● **Artykuł**:
Aleph Objects, amerykańska firma produkująca popularne drukarki 3D Lulzbot, opublikowała na swoim kanale YouTube film ze swoje fabryki, dokumentujący pracę aż 109 urządzeń drukujących równocześnie. Firma twierdzi, iż jest to absolutny rekord jeśli chodzi o pracę tak wielu drukarek 3D w tym samym miejscu i tym samym czasie i zamierza zgłosić ten wynik do Księgi Rekordów Guinessa. Mnie zastanawiają bardziej dwie inne rzeczy: czy naprawdę nie byłoby łatwiej zacząć produkować komponenty do swoich drukarek 3D za pomocą wtryskarek oraz – kto włącza te wszystkie urządzenia???
Farma drukarek 3D w fabryce Lulzbota liczy aż 135 urządzeń. Do tej pory wyprodukowano na nich już ponad 200 000 części. Jedna drukarka 3D powstaje co 40 minut. Tak twierdzi Jeff Moe – CEO Aleph Objects, który podobnie jak jego kolega z Printrbota – Brook Drumm, czy trzej Holendrzy z Ultimakera – Siert Wijnia, Martijn Elserman i Erik de Bruijn, wierzy w open-source i pozostaje wierny ideom społeczności RepRap. I być może to jest główny powód, dla którego Lulzbot w dalszym ciągu pozostaje wysokiej klasy – ale tylko RepRapem? Być może dlatego firma woli drukować części do drukarek 3D na innych drukarkach 3D, zamiast zmodyfikować je pod produkcję seryjną na wtryskarkach, lub zastąpić komponentami wykoanymi z innych materiałów (tak jak zrobiło to rodzime Monkeyfab).

● **Materiał**:

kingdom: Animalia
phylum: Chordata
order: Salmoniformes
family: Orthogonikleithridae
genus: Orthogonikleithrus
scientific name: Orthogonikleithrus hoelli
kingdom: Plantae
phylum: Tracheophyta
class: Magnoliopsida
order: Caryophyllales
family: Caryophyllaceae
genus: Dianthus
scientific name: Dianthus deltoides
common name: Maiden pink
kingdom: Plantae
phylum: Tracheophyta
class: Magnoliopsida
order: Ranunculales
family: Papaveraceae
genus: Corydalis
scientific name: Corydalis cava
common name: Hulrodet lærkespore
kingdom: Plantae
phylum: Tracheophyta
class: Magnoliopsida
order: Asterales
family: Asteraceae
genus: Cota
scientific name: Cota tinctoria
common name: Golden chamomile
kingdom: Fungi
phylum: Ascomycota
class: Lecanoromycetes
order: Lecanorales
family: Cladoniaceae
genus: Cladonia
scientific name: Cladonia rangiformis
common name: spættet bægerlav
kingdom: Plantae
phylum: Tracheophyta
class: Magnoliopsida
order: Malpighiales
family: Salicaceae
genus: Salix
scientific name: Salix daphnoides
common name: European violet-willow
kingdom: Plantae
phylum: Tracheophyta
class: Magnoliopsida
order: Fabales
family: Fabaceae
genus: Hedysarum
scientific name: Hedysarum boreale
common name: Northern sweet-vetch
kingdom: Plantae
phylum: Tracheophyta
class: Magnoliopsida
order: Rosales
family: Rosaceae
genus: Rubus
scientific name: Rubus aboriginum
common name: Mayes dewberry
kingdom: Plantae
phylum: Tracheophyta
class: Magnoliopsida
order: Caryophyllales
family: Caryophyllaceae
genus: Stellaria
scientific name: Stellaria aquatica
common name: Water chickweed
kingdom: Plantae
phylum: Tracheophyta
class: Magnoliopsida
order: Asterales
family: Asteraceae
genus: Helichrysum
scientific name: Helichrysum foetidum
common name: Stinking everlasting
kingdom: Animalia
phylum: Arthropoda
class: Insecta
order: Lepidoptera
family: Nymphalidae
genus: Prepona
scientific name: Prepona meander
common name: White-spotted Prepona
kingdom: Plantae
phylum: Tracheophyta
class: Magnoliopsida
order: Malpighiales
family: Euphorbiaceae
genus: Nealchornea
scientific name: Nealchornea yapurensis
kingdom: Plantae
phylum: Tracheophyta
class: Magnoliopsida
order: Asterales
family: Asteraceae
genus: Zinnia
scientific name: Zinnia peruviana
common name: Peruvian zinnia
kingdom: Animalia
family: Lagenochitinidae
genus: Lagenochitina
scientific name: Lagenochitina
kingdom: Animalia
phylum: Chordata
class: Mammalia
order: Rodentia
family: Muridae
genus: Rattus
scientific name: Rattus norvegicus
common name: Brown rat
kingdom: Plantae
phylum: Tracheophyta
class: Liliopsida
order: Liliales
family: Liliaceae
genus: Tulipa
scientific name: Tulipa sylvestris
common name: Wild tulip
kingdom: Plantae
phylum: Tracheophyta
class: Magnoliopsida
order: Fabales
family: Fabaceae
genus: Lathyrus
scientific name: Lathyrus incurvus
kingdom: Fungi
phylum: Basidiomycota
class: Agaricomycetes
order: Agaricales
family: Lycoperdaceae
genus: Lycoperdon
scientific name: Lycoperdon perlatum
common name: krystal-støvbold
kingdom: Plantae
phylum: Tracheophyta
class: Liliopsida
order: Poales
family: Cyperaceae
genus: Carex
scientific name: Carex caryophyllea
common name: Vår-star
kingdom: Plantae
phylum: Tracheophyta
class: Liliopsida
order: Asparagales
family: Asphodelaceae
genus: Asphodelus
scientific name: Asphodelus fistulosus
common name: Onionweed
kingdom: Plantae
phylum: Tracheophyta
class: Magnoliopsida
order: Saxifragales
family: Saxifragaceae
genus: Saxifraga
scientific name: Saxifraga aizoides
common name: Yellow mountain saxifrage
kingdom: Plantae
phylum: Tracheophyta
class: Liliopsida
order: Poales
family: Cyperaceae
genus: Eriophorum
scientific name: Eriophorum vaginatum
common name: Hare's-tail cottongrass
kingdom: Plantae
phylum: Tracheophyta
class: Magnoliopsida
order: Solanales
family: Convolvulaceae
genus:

● **Zadania do wykonania**:
[1] Zaktualizuj fragment artykułu od słów "Farma drukarek 3D" aż do słów "to rodzime Monkeyfab)." włącznie, zastępując "wtryskarkach" wyrażeniem "frezarkach CNC".
[2] Według artykułu co ile minut powstaje jedna drukarka 3D w fabryce Lulzbota?

● **Odpowiedzi**:
[1]
Farma drukarek 3D w fabryce Lulzbota liczy aż 135 urządzeń. Do tej pory wyprodukowano na nich już ponad 200 000 części. Jedna drukarka 3D powstaje co 40 minut. Tak twierdzi Jeff Moe – CEO Aleph Objects, który podobnie jak jego kolega z Printrbota – Brook Drumm, czy trzej Holendrzy z Ultimakera – Siert Wijnia, Martijn Elserman i Erik de Bruijn, wierzy w open-source i pozostaje wierny ideom społeczności RepRap. I być może to jest główny powód, dla którego Lulzbot w dalszym ciągu pozostaje wysokiej klasy – ale tylko RepRapem? Być może dlatego firma woli drukować części do drukarek 3D na innych drukarkach 3D, zamiast zmodyfikować je pod produkcję seryjną na frezarkach CNC, lub zastąpić komponentami wykoanymi z innych materiałów (tak jak zrobiło to rodzime Monkeyfab).

[2] Co 40 minut.